7 Nisan 2010 Çarşamba

samimiyet ve zevahir

psikolojikleştirme denen bir temayül var ki biz psikolog kişilerinde çok görülür bir temayüldür. siz çok görmeyin ama napalım, böyle bir terbiyeden geçiyoruz biz de. sonra inanır mısınız geçtiğimiz terbiyenin tesirini üzerimizden atabilmek için de başka terbiyelerden geçiyoruz. inanır mısınız?

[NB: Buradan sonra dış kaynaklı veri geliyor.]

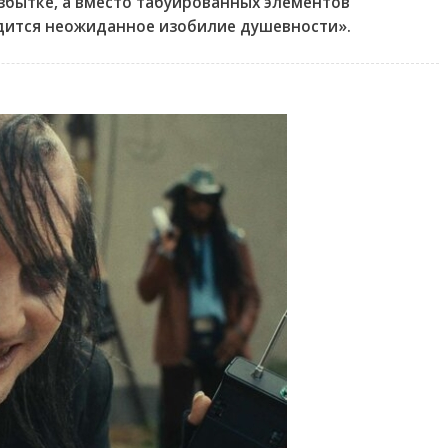
избытке, а вместо табуированных элементов
дится неожиданное изобилие душевности».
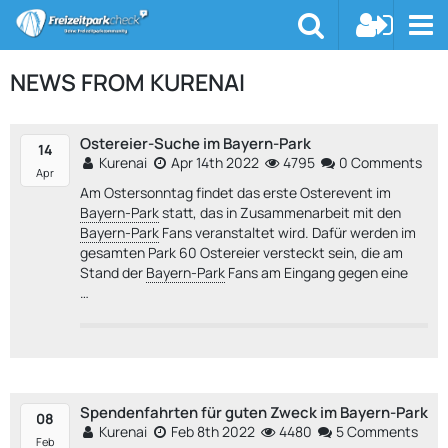
NEWS FROM KURENAI
Ostereier-Suche im Bayern-Park
14
Kurenai
Apr 14th 2022
4795
0 Comments
Apr
Am Ostersonntag findet das erste Osterevent im
Bayern-Park
statt, das in Zusammenarbeit mit den
Bayern-Park
Fans veranstaltet wird. Dafür werden im
gesamten Park 60 Ostereier versteckt sein, die am
Stand der
Bayern-Park
Fans am Eingang gegen eine
…
Spendenfahrten für guten Zweck im Bayern-Park
08
Kurenai
Feb 8th 2022
4480
5 Comments
Feb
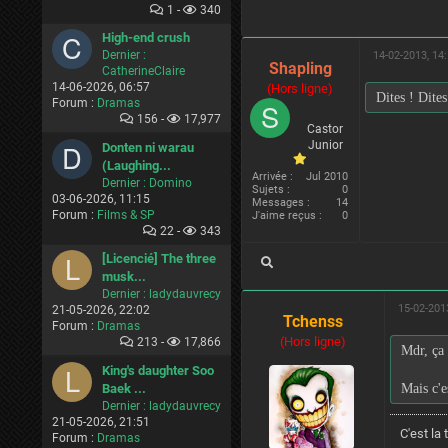
1 -
340
High-end crush
Dernier :
14-02-2013, 14
Shapling
CatherineClaire
14-06-2026, 06:57
(Hors ligne)
Dites ! Dite
Forum :
Dramas
156 -
17,977
Castor
Junior
Donten ni warau
(Laughing...
Arrivée :
Jul 2010
Dernier :
Domino
Sujets :
0
03-06-2026, 11:15
Messages :
14
Forum :
Films & SP
J'aime reçus :
0
22 -
343
[Licencié] The three
musk...
Dernier :
ladydauvrecy
15-02-2013
21-05-2026, 22:02
Tchenss
Forum :
Dramas
(Hors ligne)
213 -
17,866
Mdr, ça 
King's daughter Soo
Baek ...
Mais c'e
Dernier :
ladydauvrecy
21-05-2026, 21:51
C'est la t
Forum :
Dramas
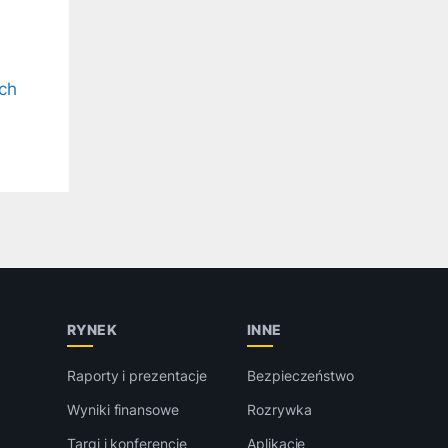
ch
RYNEK
INNE
Raporty i prezentacje
Bezpieczeństwo
Wyniki finansowe
Rozrywka
Targi i konferencje
Aplikacje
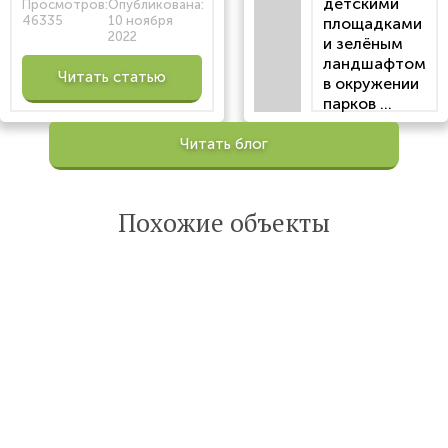
детскими
Просмотров:
Опубликована:
46335
10 ноября
площадками
2022
и зелёным
ландшафтом
Читать статью
в окружении
парков ...
Просмотров:
Читать блог
100200
Опубликована:
6 октября 2022
Похожие объекты
Читать
статью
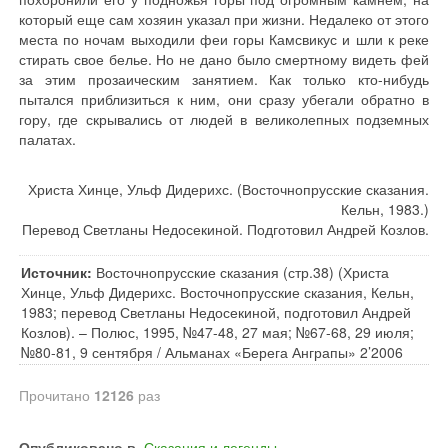
который еще сам хозяин указал при жизни. Недалеко от этого
места по ночам выходили феи горы Камсвикус и шли к реке
стирать свое белье. Но не дано было смертному видеть фей
за этим прозаическим занятием. Как только кто-нибудь
пытался приблизиться к ним, они сразу убегали обратно в
гору, где скрывались от людей в великолепных подземных
палатах.
Христа Хинце, Ульф Дидерихс. (Восточнопрусские сказания.
Кельн, 1983.)
Перевод Светланы Недосекиной. Подготовил Андрей Козлов.
Источник:
Восточнопрусские сказания (стр.38) (Христа
Хинце, Ульф Дидерихс. Восточнопрусские сказания, Кельн,
1983; перевод Светланы Недосекиной, подготовил Андрей
Козлов). – Полюс, 1995, №47-48, 27 мая; №67-68, 29 июля;
№80-81, 9 сентября / Альманах «Берега Анграпы» 2’2006
Прочитано
12126
раз
Опубликовано в
Сказания и легенды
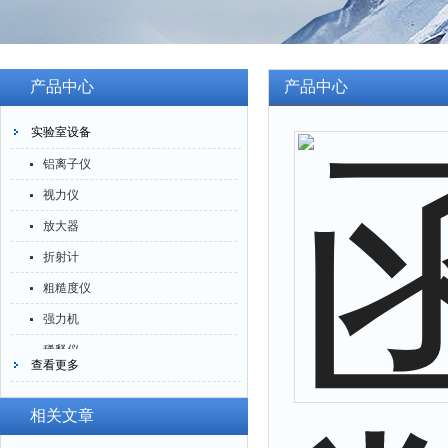
产品中心
产品中心
实验室设备
铝离子仪
视力仪
放大器
折射计
粗糙度仪
强力机
稀释仪
查看更多
萃取仪
洗油仪
相关文章
倒角器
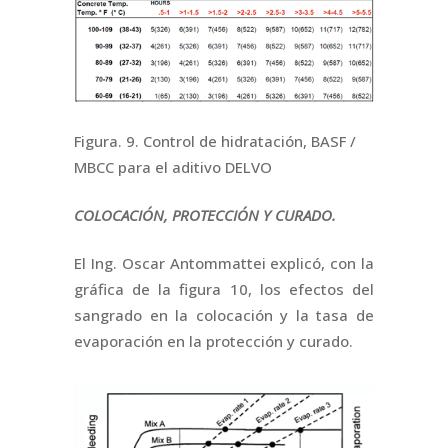
Figura. 9. Control de hidratación, BASF /
MBCC para el aditivo DELVO
COLOCACIÓN, PROTECCIÓN Y CURADO.
El Ing. Oscar Antommattei explicó, con la
gráfica de la figura 10, los efectos del
sangrado en la colocación y la tasa de
evaporación en la protección y curado.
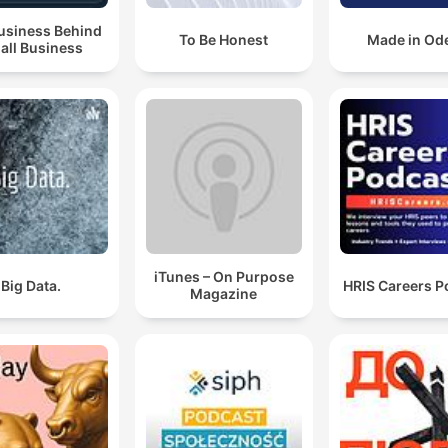
usiness Behind
To Be Honest
Made in Od
all Business
iTunes – On Purpose
Big Data.
HRIS Careers P
Magazine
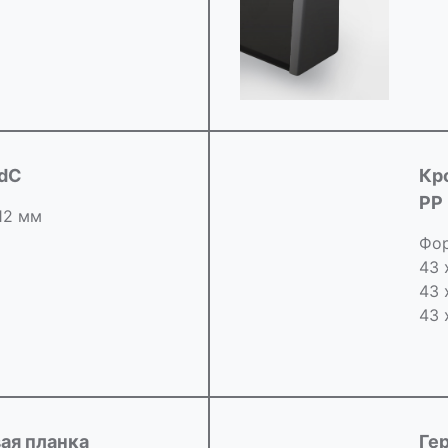
idC
Кр
РР
 12 мм
Фор
43 
43 
43 
ая планка
Ге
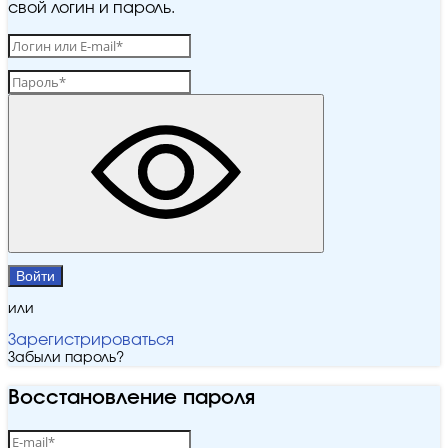
свой логин и пароль.
Войти
или
Зарегистрироваться
Забыли пароль?
Восстановление пароля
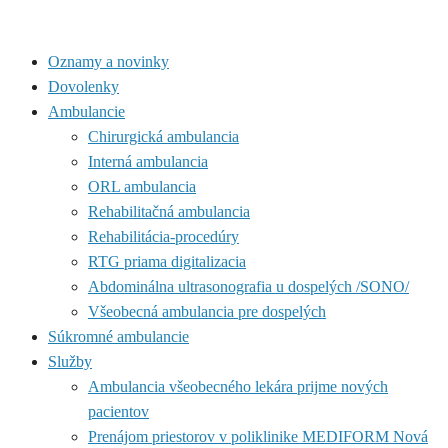
Oznamy a novinky
Dovolenky
Ambulancie
Chirurgická ambulancia
Interná ambulancia
ORL ambulancia
Rehabilitačná ambulancia
Rehabilitácia-procedúry
RTG priama digitalizacia
Abdominálna ultrasonografia u dospelých /SONO/
Všeobecná ambulancia pre dospelých
Súkromné ambulancie
Služby
Ambulancia všeobecného lekára prijme nových
pacientov
Prenájom priestorov v poliklinike MEDIFORM Nová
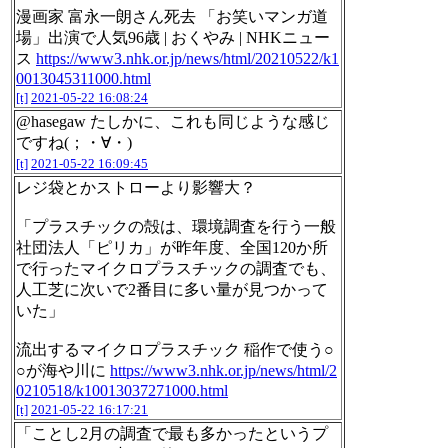
漫画家 富永一朗さん死去 「お笑いマンガ道
場」出演で人気96歳 | おくやみ | NHKニュー
ス
https://www3.nhk.or.jp/news/html/20210522/k1
0013045311000.html
[t]
2021-05-22 16:08:24
@hasegaw たしかに、これも同じような感じ
ですね(；・∀・)
[t]
2021-05-22 16:09:45
レジ袋とかストローより影響大？
「プラスチックの殻は、環境調査を行う一般
社団法人「ピリカ」が昨年度、全国120か所
で行ったマイクロプラスチックの調査でも、
人工芝に次いで2番目に多い量が見つかって
いた」
流出するマイクロプラスチック 稲作で使う○
○が海や川に
https://www3.nhk.or.jp/news/html/2
0210518/k10013037271000.html
[t]
2021-05-22 16:17:21
「ことし2月の調査で最も多かったというプ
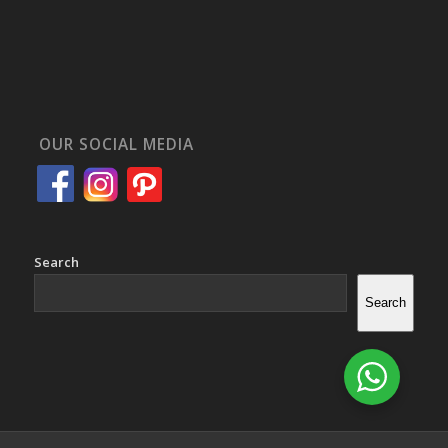
OUR SOCIAL MEDIA
Search
Search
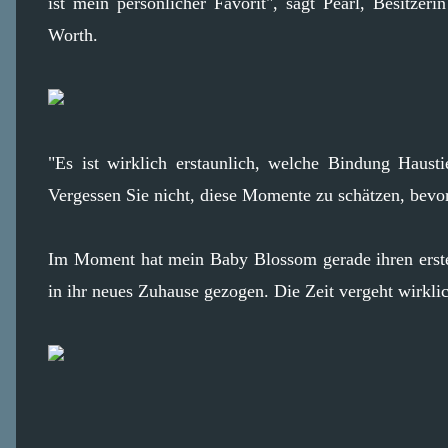
ist mein persönlicher Favorit", sagt Pearl, Besitzeri
Worth.
"Es ist wirklich erstaunlich, welche Bindung Haust
Vergessen Sie nicht, diese Momente zu schätzen, bevo
Im Moment hat mein Baby Blossom gerade ihren erste
in ihr neues Zuhause gezogen. Die Zeit vergeht wirklic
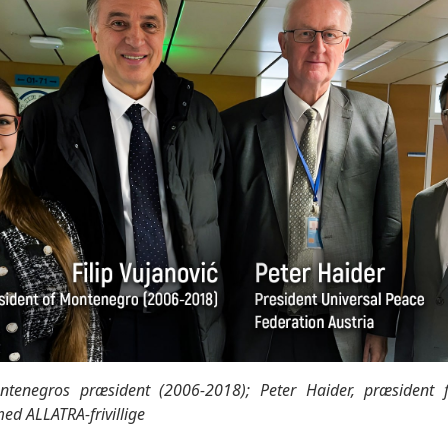
ontenegros præsident (2006-2018); Peter Haider, præsident 
ed ALLATRA-frivillige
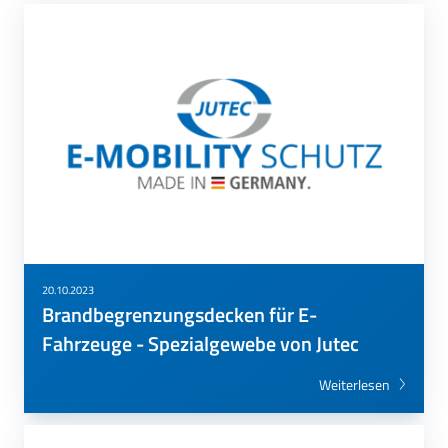
20.10.2023
Brandbegrenzungsdecken für E-
Fahrzeuge - Spezialgewebe von Jutec
Weiterlesen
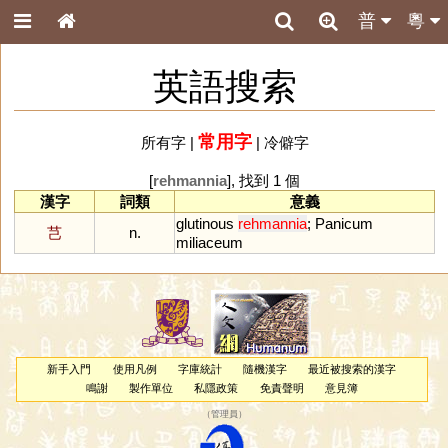
普
粵
英語搜索
常用字
所有字
|
|
冷僻字
[
rehmannia
], 找到 1 個
漢字
詞類
意義
glutinous
rehmannia
;
Panicum
芑
n.
miliaceum
新手入門
使用凡例
字庫統計
隨機漢字
最近被搜索的漢字
鳴謝
製作單位
私隱政策
免責聲明
意見簿
（
管理員
）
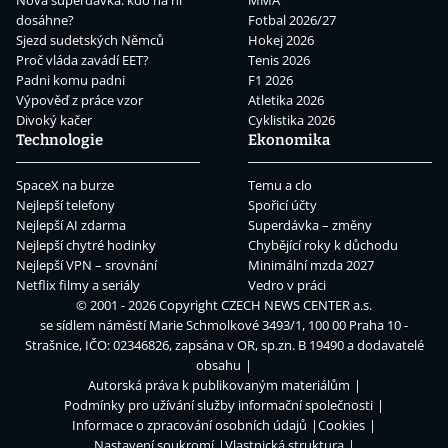
dosáhne?
Fotbal 2026/27
Sjezd sudetských Němců
Hokej 2026
Proč vláda zavádí EET?
Tenis 2026
Padni komu padni
F1 2026
Výpověď z práce vzor
Atletika 2026
Divoký kačer
Cyklistika 2026
Technologie
Ekonomika
SpaceX na burze
Temu a clo
Nejlepší telefony
Spořicí účty
Nejlepší AI zdarma
Superdávka – změny
Nejlepší chytré hodinky
Chybějící roky k důchodu
Nejlepší VPN – srovnání
Minimální mzda 2027
Netflix filmy a seriály
Vedro v práci
© 2001 - 2026 Copyright
CZECH NEWS CENTER a.s.
se sídlem náměstí Marie Schmolkové 3493/1, 100 00 Praha 10 -
Strašnice, IČO: 02346826, zapsána v OR, sp.zn. B 19490 a dodavatelé
obsahu
Autorská práva k publikovaným materiálům
Podmínky pro užívání služby informační společnosti
Informace o zpracování osobních údajů
Cookies
Nastavení soukromí
Vlastnická struktura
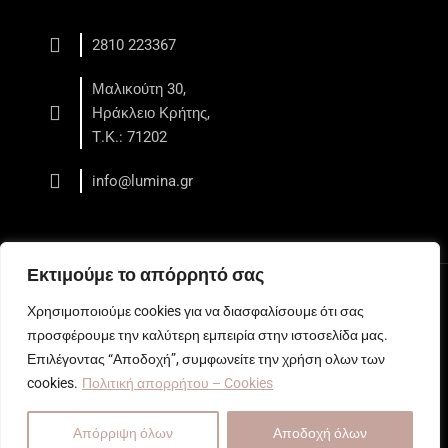
2810 223367
Μαλικούτη 30,
Ηράκλειο Κρήτης,
Τ.Κ.: 71202
info@lumina.gr
Εκτιμούμε το απόρρητό σας
Copyright © 2026 LUMINA - Κέντρο Αισθητικής - Ηράκλειο
Χρησιμοποιούμε cookies για να διασφαλίσουμε ότι σας
Web development
by All Web Keys
προσφέρουμε την καλύτερη εμπειρία στην ιστοσελίδα μας.
Επιλέγοντας “Αποδοχή”, συμφωνείτε την χρήση ολων των
cookies.
Πολιτική απορρήτου – Cookies
Απόρριψη όλων
Αποδοχή όλων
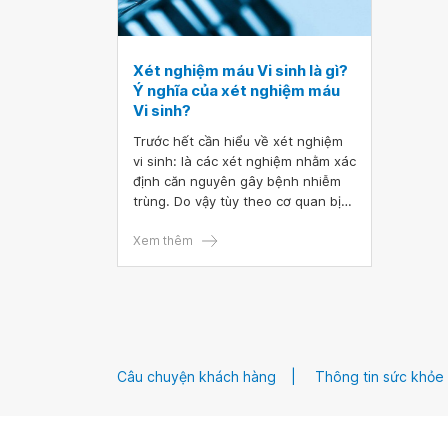
Xét nghiệm máu Vi sinh là gì?
Ý nghĩa của xét nghiệm máu
Vi sinh?
Trước hết cần hiểu về xét nghiệm
vi sinh: là các xét nghiệm nhằm xác
định căn nguyên gây bệnh nhiễm
trùng. Do vậy tùy theo cơ quan bị
bệnh, cơ chế gây bệnh và đảo thải
vi sinh vật mà bệnh phẩm trong
Xem thêm
chẩn đoán vi sinh rất phong phú
...như chất tiết, đờm, nước tiểu,
phân, mủ, dịch cơ thể... và máu.
Câu chuyện khách hàng
Thông tin sức khỏe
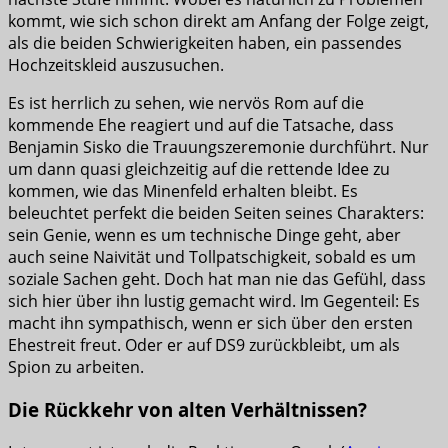
kommt, wie sich schon direkt am Anfang der Folge zeigt,
als die beiden Schwierigkeiten haben, ein passendes
Hochzeitskleid auszusuchen.
Es ist herrlich zu sehen, wie nervös Rom auf die
kommende Ehe reagiert und auf die Tatsache, dass
Benjamin Sisko die Trauungszeremonie durchführt. Nur
um dann quasi gleichzeitig auf die rettende Idee zu
kommen, wie das Minenfeld erhalten bleibt. Es
beleuchtet perfekt die beiden Seiten seines Charakters:
sein Genie, wenn es um technische Dinge geht, aber
auch seine Naivität und Tollpatschigkeit, sobald es um
soziale Sachen geht. Doch hat man nie das Gefühl, dass
sich hier über ihn lustig gemacht wird. Im Gegenteil: Es
macht ihn sympathisch, wenn er sich über den ersten
Ehestreit freut. Oder er auf DS9 zurückbleibt, um als
Spion zu arbeiten.
Die Rückkehr von alten Verhältnissen?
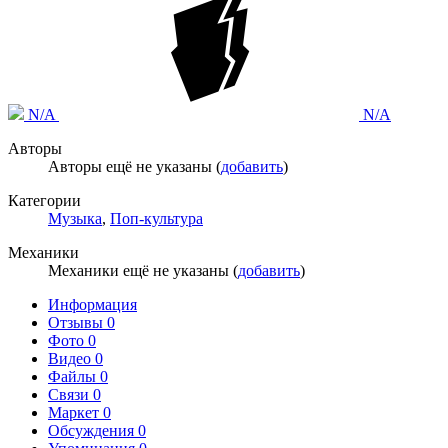
N/A
N/A
Авторы
Авторы ещё не указаны (
добавить
)
Категории
Музыка
,
Поп-культура
Механики
Механики ещё не указаны (
добавить
)
Информация
Отзывы
0
Фото
0
Видео
0
Файлы
0
Связи
0
Маркет
0
Обсуждения
0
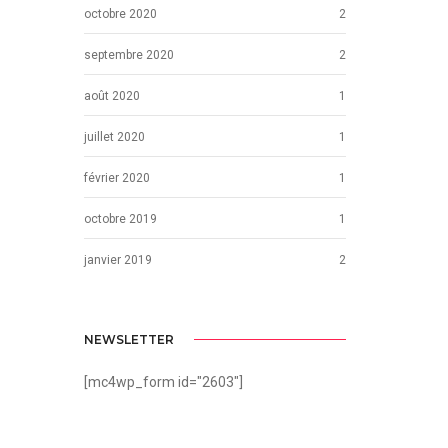
octobre 2020
2
septembre 2020
2
août 2020
1
juillet 2020
1
février 2020
1
octobre 2019
1
janvier 2019
2
NEWSLETTER
[mc4wp_form id="2603"]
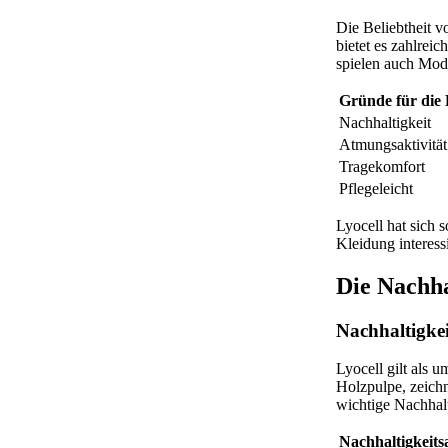
Die Beliebtheit v
bietet es zahlreic
spielen auch Mod
Gründe für die 
Nachhaltigkeit
Atmungsaktivität
Tragekomfort
Pflegeleicht
Lyocell hat sich 
Kleidung interessi
Die Nachha
Nachhaltigkei
Lyocell gilt als 
Holzpulpe, zeichn
wichtige Nachhalt
Nachhaltigkeits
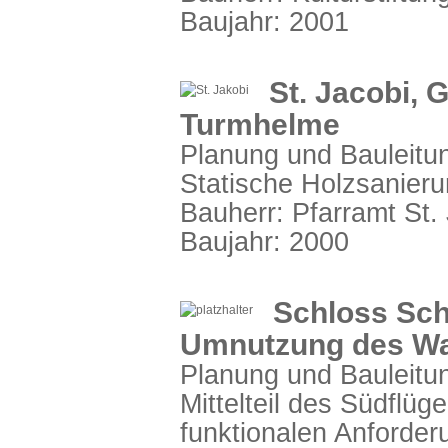
Baujahr: 2001
St. Jacobi, 
Turmhelme
Planung und Bauleitun
Statische Holzsanier
Bauherr: Pfarramt St. 
Baujahr: 2000
Schloss Sch
Umnutzung des W
Planung und Bauleitu
Mittelteil des Südflüg
funktionalen Anforder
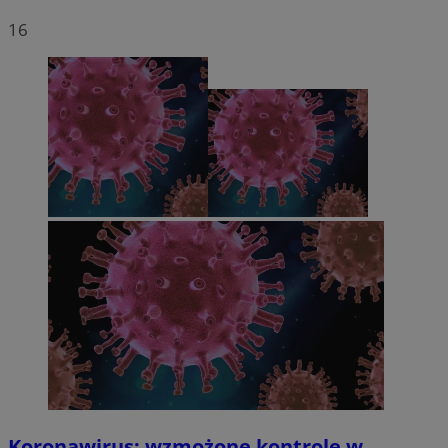
16
Koronawirus: wzmożone kontrole w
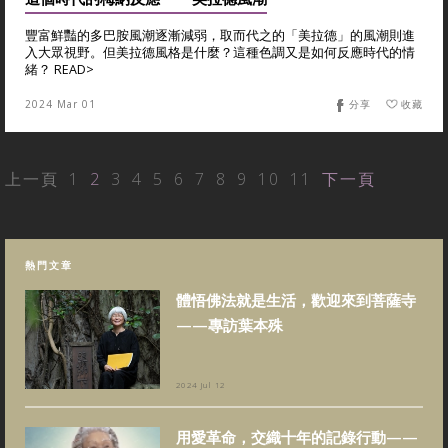
豐富鮮豔的多巴胺風潮逐漸減弱，取而代之的「美拉德」的風潮則進
入大眾視野。但美拉德風格是什麼？這種色調又是如何反應時代的情
緒？ READ>
2024 Mar 01
分享
收藏
上一頁
1
2
3
4
5
6
7
8
9
10
11
下一頁
熱門文章
體悟佛法就是生活，歡迎來到菩薩寺
——專訪葉本殊
2024 Jul 12
用愛革命，交織十年的記錄行動——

işte bu psikolojikleştirme temayülünün de bir tesiri olmuştur belki, görünür olanla bir derdim vardı benim, hani, "mühim olan kalp temizliği" gibi laflar etmezdim elbet, "icraate bakalım beyler" bile derdim . ama ibadetlerin cemiyet hayatıyla kaynaşık olması, rutinin içinde akıp gitmesi, ibadet etmeme ihtiyarını insanın elinden yavaşça alıyor gibi geliyordu bana. bu da samimiyete zarardı. halbuki samimiyet en mühimi değil miydi?

sonra günler geceler geçti ve şöyle bir şey fark ettim, samimiyet zorlukların içinden çıkandı, çıkabilendi. cemiyet bir yanıyla tehdidi olacak ve tehdit ederken de aslında koruyucusu olacaktı samimiyetin.

spinoza burda olsa bana hak verirdi eminim ki :) çünkü barış hali hep uyanıklık gerektirir sanıldığının aksine uyku değil.

1 yorum:

V.yaka dedi ki...

ben çok sevdim. neden bu kadar sevdim bilemeden sevdim. ilk paragrafta güldüm bir güzel. ikincide "hmm"ladım. üçüncü "doğru valla" dedi bana. dördüncüye bakakaldım.